======== Supplied material

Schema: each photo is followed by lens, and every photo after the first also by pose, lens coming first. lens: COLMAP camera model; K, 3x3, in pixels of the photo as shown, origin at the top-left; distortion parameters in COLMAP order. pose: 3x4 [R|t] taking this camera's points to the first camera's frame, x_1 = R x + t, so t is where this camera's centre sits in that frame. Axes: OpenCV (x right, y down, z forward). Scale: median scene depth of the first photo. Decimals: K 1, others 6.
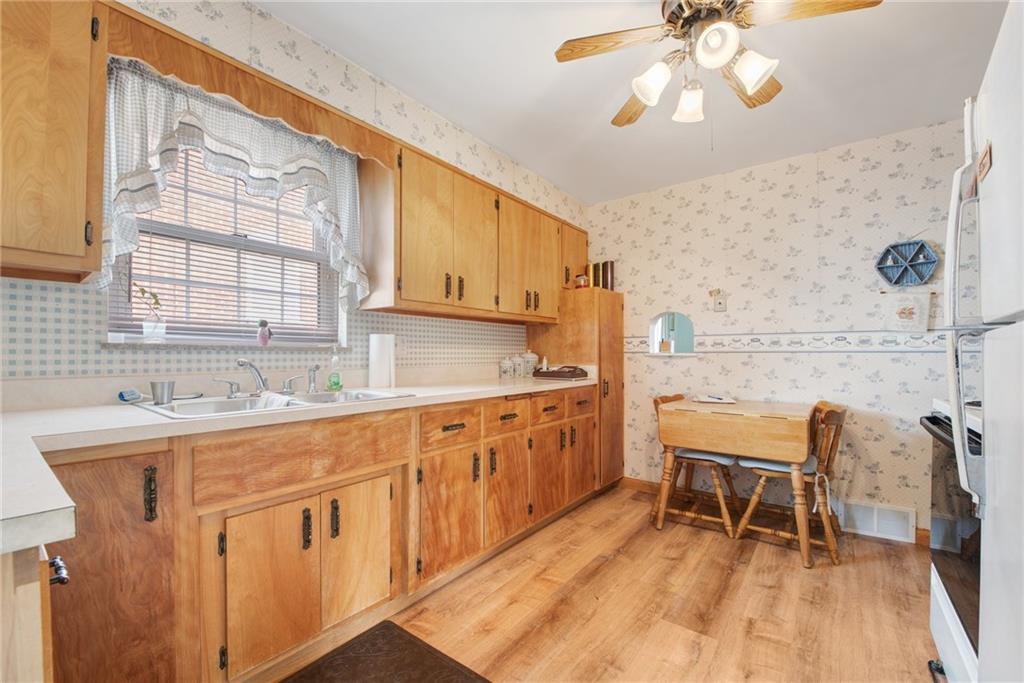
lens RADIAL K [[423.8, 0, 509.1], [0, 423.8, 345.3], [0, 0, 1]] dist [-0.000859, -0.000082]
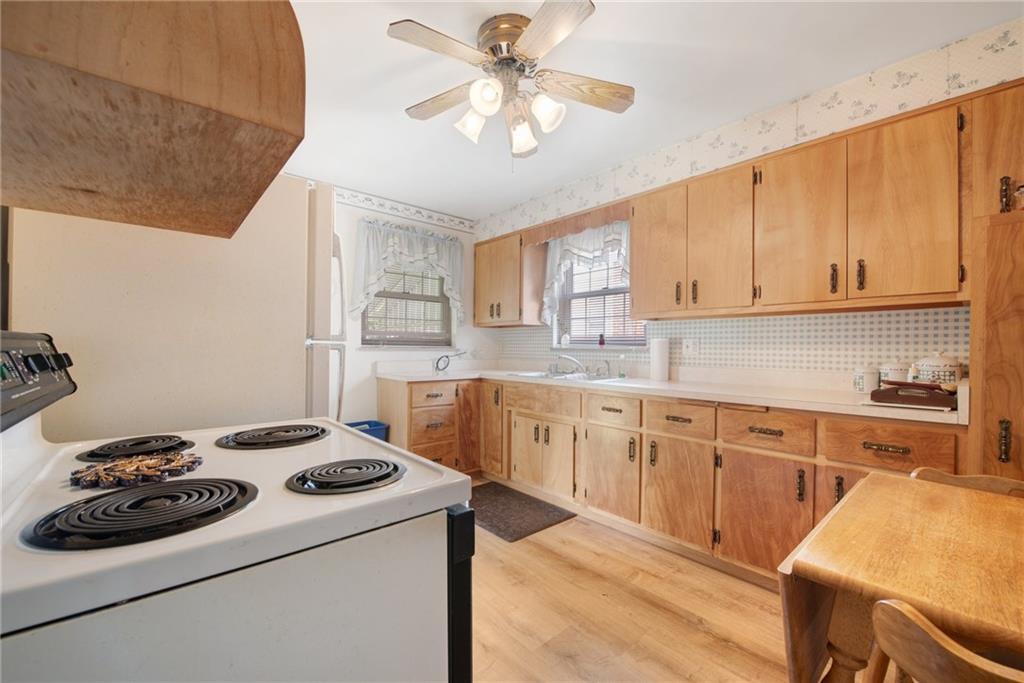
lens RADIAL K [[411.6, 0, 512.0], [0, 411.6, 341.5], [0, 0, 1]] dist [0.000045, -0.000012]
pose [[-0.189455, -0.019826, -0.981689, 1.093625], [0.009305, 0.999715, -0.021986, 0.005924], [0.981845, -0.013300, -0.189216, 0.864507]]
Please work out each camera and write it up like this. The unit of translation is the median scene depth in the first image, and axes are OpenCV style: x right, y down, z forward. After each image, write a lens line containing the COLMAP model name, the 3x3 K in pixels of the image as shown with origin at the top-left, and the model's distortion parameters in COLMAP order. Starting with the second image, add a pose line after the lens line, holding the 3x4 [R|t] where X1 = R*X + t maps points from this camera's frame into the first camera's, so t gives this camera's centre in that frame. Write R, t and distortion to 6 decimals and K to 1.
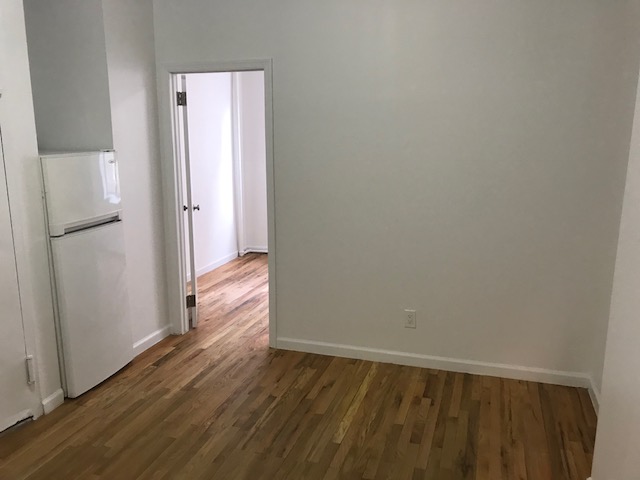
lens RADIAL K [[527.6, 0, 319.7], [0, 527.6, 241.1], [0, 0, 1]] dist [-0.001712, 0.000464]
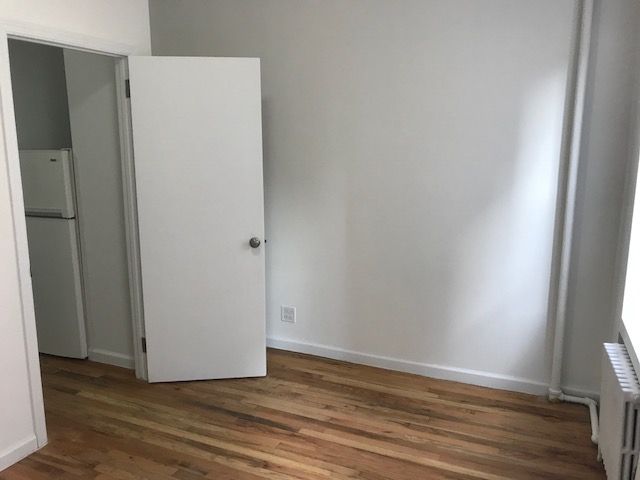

================

- _Problem_:
Reproduce every line of the entries above without changing anything, but leave out the pictures.

- _Solution for this problem_:
Schema: each photo is followed by lens, and every photo after the first also by pose, lens coming first. lens: COLMAP camera model; K, 3x3, in pixels of the photo as shown, origin at the top-left; distortion parameters in COLMAP order. pose: 3x4 [R|t] taking this camera's points to the first camera's frame, x_1 = R x + t, so t is where this camera's centre sits in that frame. Axes: OpenCV (x right, y down, z forward). Scale: median scene depth of the first photo. Decimals: K 1, others 6.
lens RADIAL K [[423.8, 0, 509.1], [0, 423.8, 345.3], [0, 0, 1]] dist [-0.000859, -0.000082]
lens RADIAL K [[411.6, 0, 512.0], [0, 411.6, 341.5], [0, 0, 1]] dist [0.000045, -0.000012]
pose [[-0.189455, -0.019826, -0.981689, 1.093625], [0.009305, 0.999715, -0.021986, 0.005924], [0.981845, -0.013300, -0.189216, 0.864507]]
Please work out each camera and write it up like this. The unit of translation is the median scene depth in the first image, and axes are OpenCV style: x right, y down, z forward. After each image, write a lens line containing the COLMAP model name, the 3x3 K in pixels of the image as shown with origin at the top-left, and the model's distortion parameters in COLMAP order. Starting with the second image, add a pose line after the lens line, holding the 3x4 [R|t] where X1 = R*X + t maps points from this camera's frame into the first camera's, so t gives this camera's centre in that frame. Write R, t and distortion to 6 decimals and K to 1.
lens RADIAL K [[527.6, 0, 319.7], [0, 527.6, 241.1], [0, 0, 1]] dist [-0.001712, 0.000464]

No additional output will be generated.